• _Brief_
All entries below are to be reproduced exactly.

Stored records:
----
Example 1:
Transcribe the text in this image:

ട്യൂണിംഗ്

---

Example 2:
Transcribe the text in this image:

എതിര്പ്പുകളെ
----
• _Exercise response_
Example 1:
Transcribe the text in this image:

ട്യൂണിംഗ്

---

Example 2:
Transcribe the text in this image:

എതിര്പ്പുകളെ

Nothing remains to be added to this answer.